This early poem by Clark Ashton Smith (CAS) was unpublished in his lifetime, and is not available on The Eldritch Dark, so here's the complete text:
He seemed, in implicit deeper night
Of cypress, and the glade of cedarn gloom,
A shadow come from catacomb or tomb,
The shade of midnight's subterranean might
Upthrown to strengthen darkness, and affright,
Light's rear and remnant, and defer the doom
Of phantoms--ere the haled dawn relume
The woodland fanes of Hecatean rite.
When half the conclave of the glooms was gone,
Gigantical I saw his form define,
and sombre on the sun's eternal ways;
And fantoms languid in the night's decline,
Were, thinnest mist-ranks paling tow'rd the dawn,
O'er the black tarns of his abhorrent gaze.
CAS is sometimes accused of using a vocabulary that leans towards the archaic and the obscure.
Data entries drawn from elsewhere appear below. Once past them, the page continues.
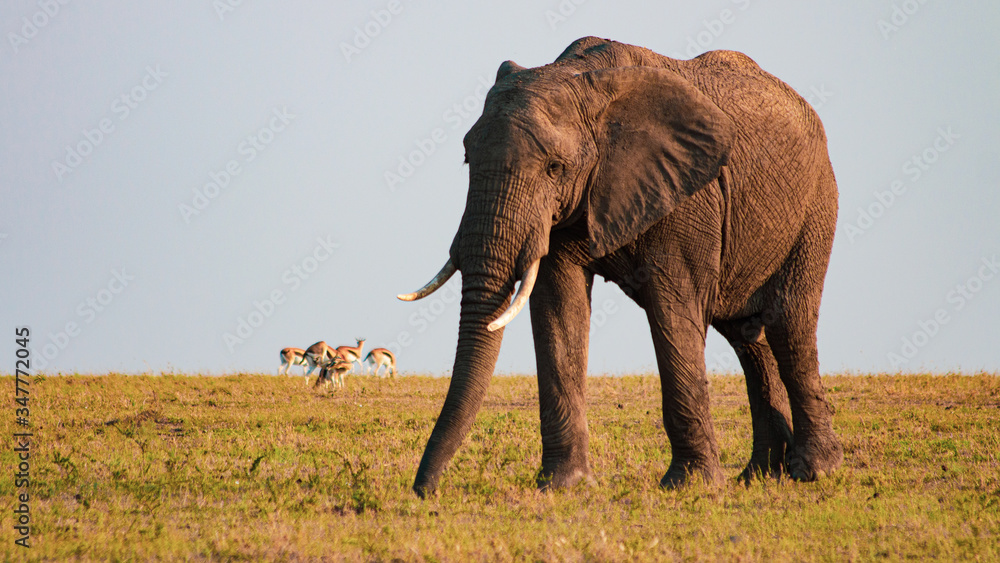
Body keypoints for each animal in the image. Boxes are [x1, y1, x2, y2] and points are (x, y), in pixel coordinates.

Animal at [398, 37, 843, 497]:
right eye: (467, 159)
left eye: (554, 167)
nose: (426, 491)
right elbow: (559, 310)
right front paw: (563, 486)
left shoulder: (686, 196)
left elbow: (674, 310)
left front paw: (689, 486)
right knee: (747, 338)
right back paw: (760, 475)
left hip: (816, 205)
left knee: (788, 324)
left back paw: (813, 471)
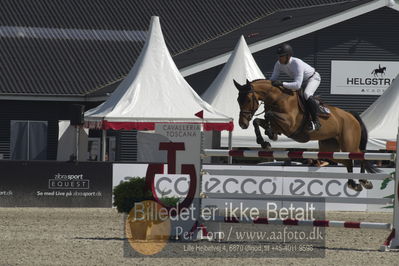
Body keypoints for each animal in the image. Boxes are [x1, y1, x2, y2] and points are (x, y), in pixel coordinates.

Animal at [234, 78, 378, 191]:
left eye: (247, 100)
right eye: (238, 100)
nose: (242, 124)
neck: (278, 98)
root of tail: (350, 115)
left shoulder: (290, 125)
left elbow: (268, 115)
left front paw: (269, 134)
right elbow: (257, 121)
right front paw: (265, 140)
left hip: (349, 145)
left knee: (360, 156)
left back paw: (364, 181)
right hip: (329, 149)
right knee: (347, 161)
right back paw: (354, 183)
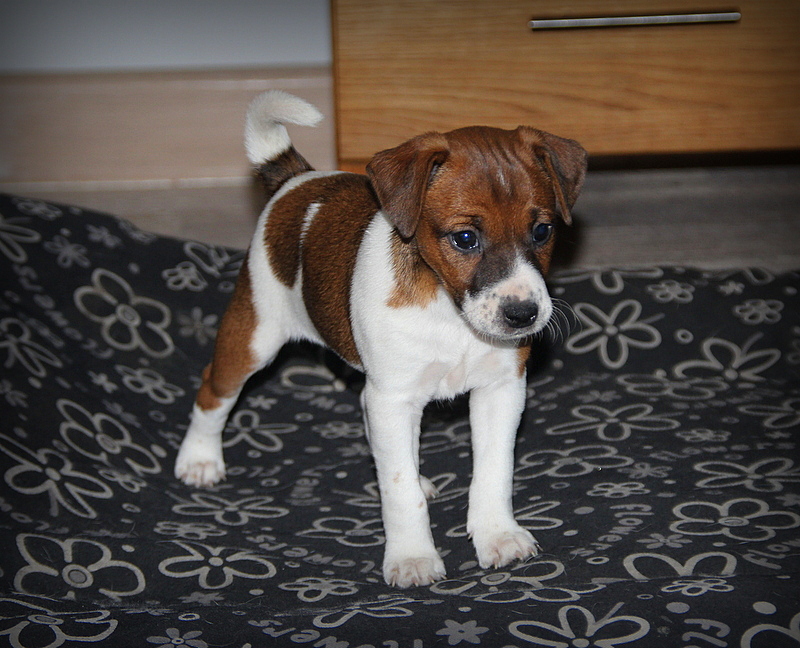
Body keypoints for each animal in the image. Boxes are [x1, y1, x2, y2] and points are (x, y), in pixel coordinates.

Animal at [175, 90, 587, 587]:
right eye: (465, 238)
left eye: (542, 231)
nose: (524, 314)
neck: (449, 312)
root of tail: (297, 180)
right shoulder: (393, 397)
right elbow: (398, 490)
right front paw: (412, 556)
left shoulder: (500, 390)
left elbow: (493, 471)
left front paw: (497, 534)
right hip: (253, 336)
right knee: (212, 389)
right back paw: (199, 459)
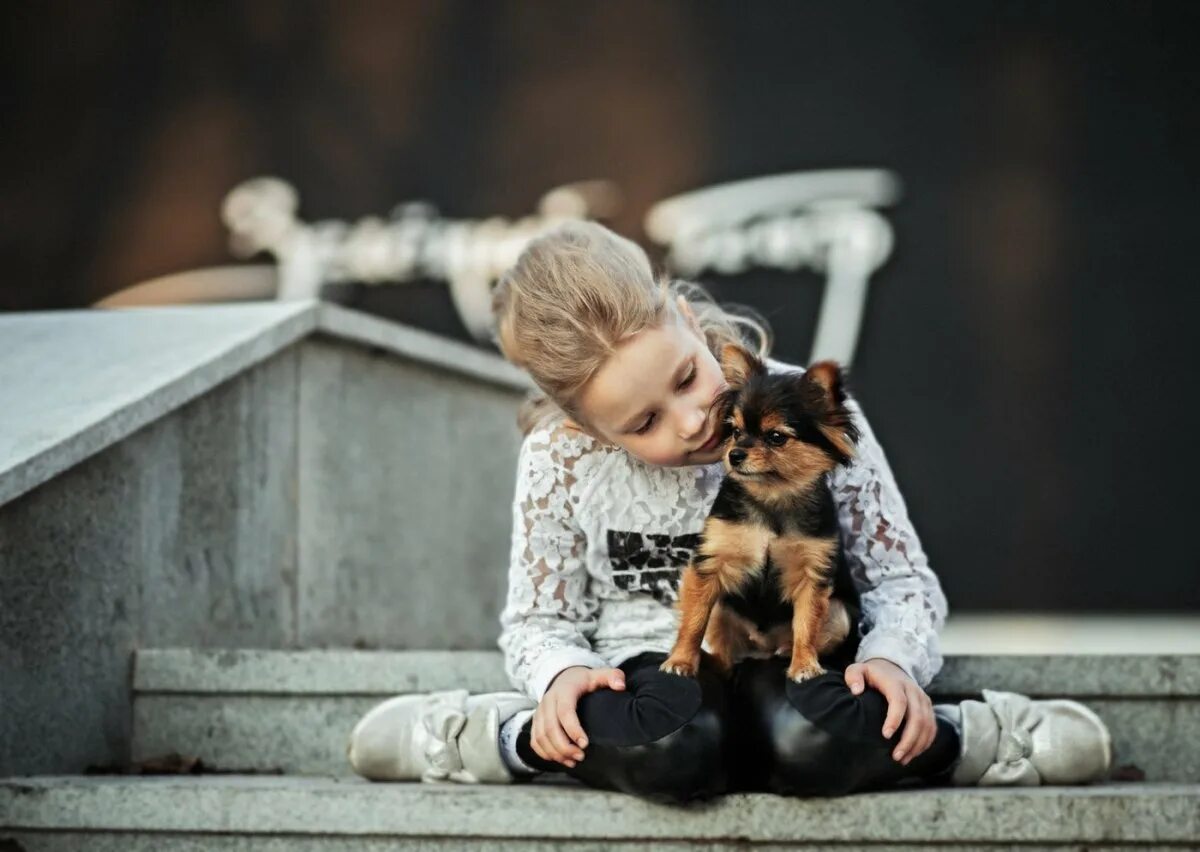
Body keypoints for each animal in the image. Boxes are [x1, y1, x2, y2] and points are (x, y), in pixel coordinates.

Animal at [657, 343, 864, 686]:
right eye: (734, 431)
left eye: (776, 437)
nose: (735, 454)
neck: (771, 498)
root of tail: (763, 649)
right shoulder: (710, 565)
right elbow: (694, 621)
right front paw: (681, 660)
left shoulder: (812, 576)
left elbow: (806, 625)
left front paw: (804, 665)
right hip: (724, 606)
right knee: (725, 658)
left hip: (839, 614)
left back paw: (786, 653)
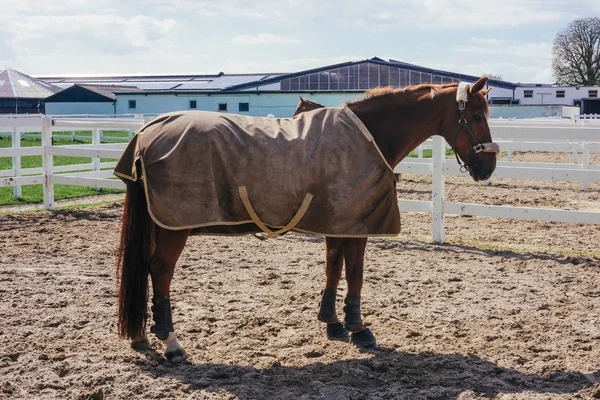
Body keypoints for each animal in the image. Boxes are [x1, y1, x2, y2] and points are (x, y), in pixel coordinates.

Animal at [115, 76, 500, 360]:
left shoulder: (336, 223)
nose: (487, 166)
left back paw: (142, 335)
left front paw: (332, 322)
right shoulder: (356, 226)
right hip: (173, 227)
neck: (369, 135)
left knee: (146, 268)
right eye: (476, 116)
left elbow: (333, 268)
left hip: (159, 224)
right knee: (160, 270)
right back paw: (171, 342)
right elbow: (355, 273)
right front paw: (359, 328)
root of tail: (146, 132)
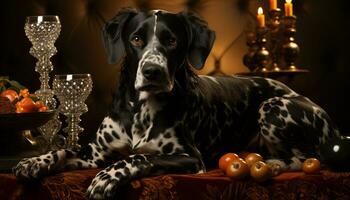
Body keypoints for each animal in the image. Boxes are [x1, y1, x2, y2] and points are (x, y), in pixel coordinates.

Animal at [14, 8, 340, 199]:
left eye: (172, 41)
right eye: (136, 39)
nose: (152, 71)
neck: (140, 111)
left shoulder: (189, 159)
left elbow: (139, 157)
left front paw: (109, 176)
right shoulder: (95, 153)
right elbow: (64, 149)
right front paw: (35, 162)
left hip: (272, 106)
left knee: (309, 158)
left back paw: (273, 163)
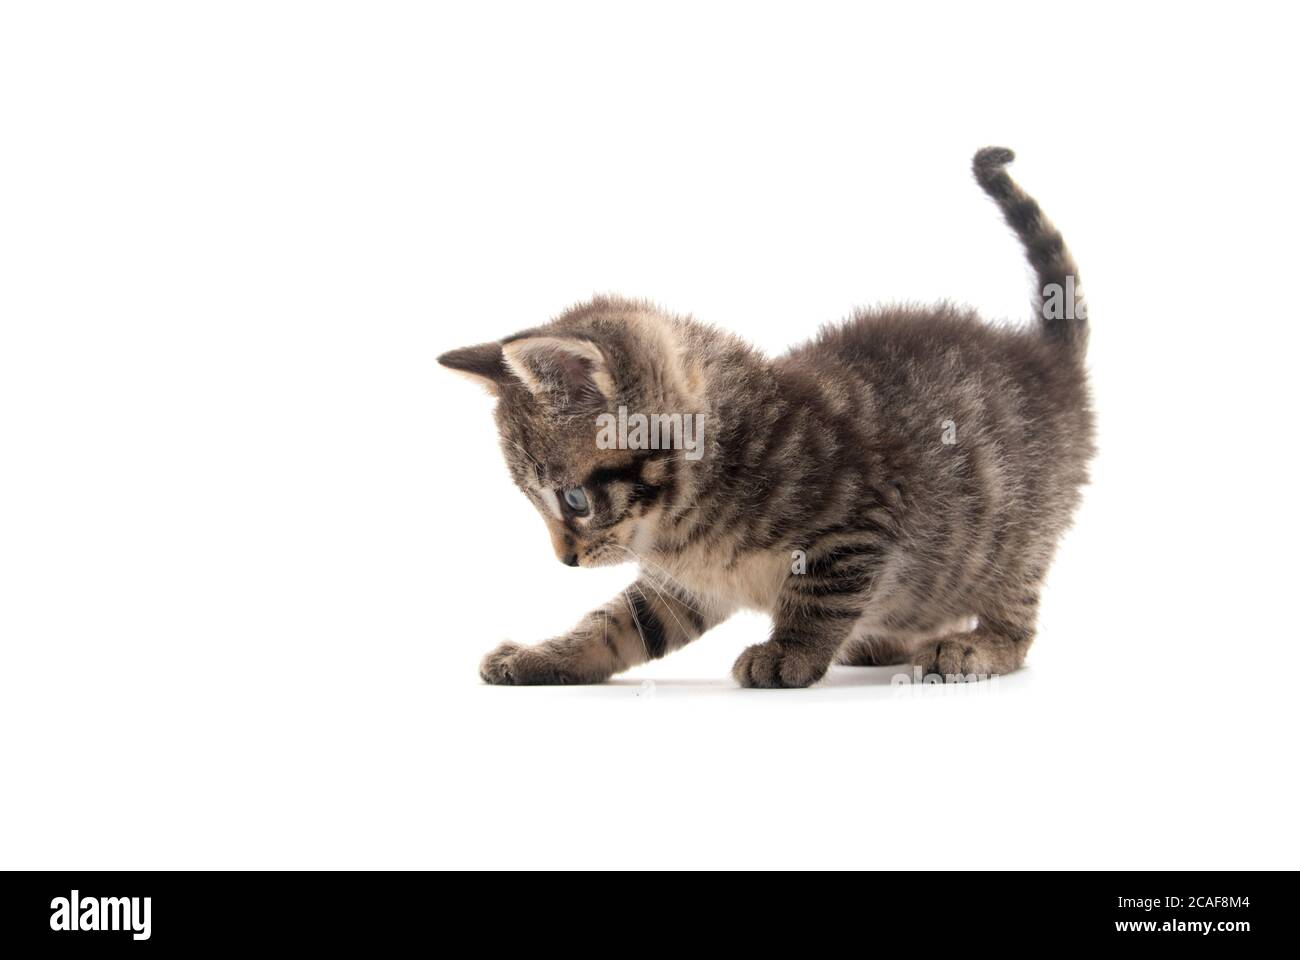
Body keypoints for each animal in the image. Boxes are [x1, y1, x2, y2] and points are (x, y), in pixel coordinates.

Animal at [441, 147, 1092, 681]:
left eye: (574, 500)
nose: (565, 560)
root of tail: (1047, 363)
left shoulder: (862, 520)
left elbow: (824, 594)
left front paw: (790, 652)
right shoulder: (682, 587)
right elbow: (618, 627)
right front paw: (538, 656)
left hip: (1017, 534)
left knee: (1015, 609)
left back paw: (978, 646)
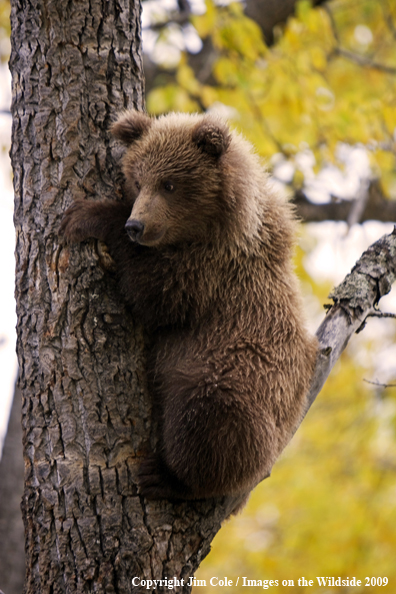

In general, I disagree with that assessment, since it seeks to deny the rich possibilities of the English language, a vein that CAS usually exploited with outstanding results.
However, the "The Ghoul" is a case where CAS did indeed go a bit over the edge. A phrase like "haled dawn relume" is just awkward, and despite the lush vocabulary, the image that CAS paints of this ghoul is rather vague at best. So I can't say I'm surprised that CAS chose not to publish these particular lines.